• **EXERCISE OBJECTIVE**
Copy exactly the lines from the first line of the records below through the line containing "今回ご紹介の銘柄は、転換社債への投資、オプション戦略", including both, and nothing else.

*** Begin section ***

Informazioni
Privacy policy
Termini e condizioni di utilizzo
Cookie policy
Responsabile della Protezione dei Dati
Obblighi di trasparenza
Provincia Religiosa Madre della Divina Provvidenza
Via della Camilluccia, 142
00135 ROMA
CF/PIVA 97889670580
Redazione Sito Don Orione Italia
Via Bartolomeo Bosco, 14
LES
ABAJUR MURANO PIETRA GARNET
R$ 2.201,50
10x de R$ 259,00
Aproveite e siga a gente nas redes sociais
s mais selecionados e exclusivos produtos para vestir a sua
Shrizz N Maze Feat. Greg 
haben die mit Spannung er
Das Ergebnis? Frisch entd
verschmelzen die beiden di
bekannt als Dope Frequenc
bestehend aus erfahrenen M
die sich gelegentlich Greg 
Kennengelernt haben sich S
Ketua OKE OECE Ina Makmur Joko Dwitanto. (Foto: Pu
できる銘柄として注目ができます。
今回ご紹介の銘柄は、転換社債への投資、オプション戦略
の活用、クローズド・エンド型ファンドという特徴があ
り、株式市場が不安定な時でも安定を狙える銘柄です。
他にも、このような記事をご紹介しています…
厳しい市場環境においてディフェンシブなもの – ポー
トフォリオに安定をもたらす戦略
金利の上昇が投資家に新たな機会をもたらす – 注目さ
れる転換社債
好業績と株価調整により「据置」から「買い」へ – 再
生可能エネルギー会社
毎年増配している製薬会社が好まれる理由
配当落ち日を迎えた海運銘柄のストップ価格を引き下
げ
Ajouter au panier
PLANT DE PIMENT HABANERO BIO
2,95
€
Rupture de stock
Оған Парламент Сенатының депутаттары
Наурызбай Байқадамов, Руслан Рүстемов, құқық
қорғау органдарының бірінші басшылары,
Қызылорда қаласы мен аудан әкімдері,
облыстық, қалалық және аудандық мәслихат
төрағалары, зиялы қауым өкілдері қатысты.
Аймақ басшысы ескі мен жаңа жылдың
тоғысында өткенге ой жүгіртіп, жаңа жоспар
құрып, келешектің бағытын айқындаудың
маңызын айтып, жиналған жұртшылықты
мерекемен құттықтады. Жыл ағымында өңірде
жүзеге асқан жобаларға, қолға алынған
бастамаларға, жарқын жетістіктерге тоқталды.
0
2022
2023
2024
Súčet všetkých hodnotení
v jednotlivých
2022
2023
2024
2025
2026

*** End section ***

• **SOLUTION TO THIS EXERCISE**
Informazioni
Privacy policy
Termini e condizioni di utilizzo
Cookie policy
Responsabile della Protezione dei Dati
Obblighi di trasparenza
Provincia Religiosa Madre della Divina Provvidenza
Via della Camilluccia, 142
00135 ROMA
CF/PIVA 97889670580
Redazione Sito Don Orione Italia
Via Bartolomeo Bosco, 14
LES
ABAJUR MURANO PIETRA GARNET
R$ 2.201,50
10x de R$ 259,00
Aproveite e siga a gente nas redes sociais
s mais selecionados e exclusivos produtos para vestir a sua
Shrizz N Maze Feat. Greg 
haben die mit Spannung er
Das Ergebnis? Frisch entd
verschmelzen die beiden di
bekannt als Dope Frequenc
bestehend aus erfahrenen M
die sich gelegentlich Greg 
Kennengelernt haben sich S
Ketua OKE OECE Ina Makmur Joko Dwitanto. (Foto: Pu
できる銘柄として注目ができます。
今回ご紹介の銘柄は、転換社債への投資、オプション戦略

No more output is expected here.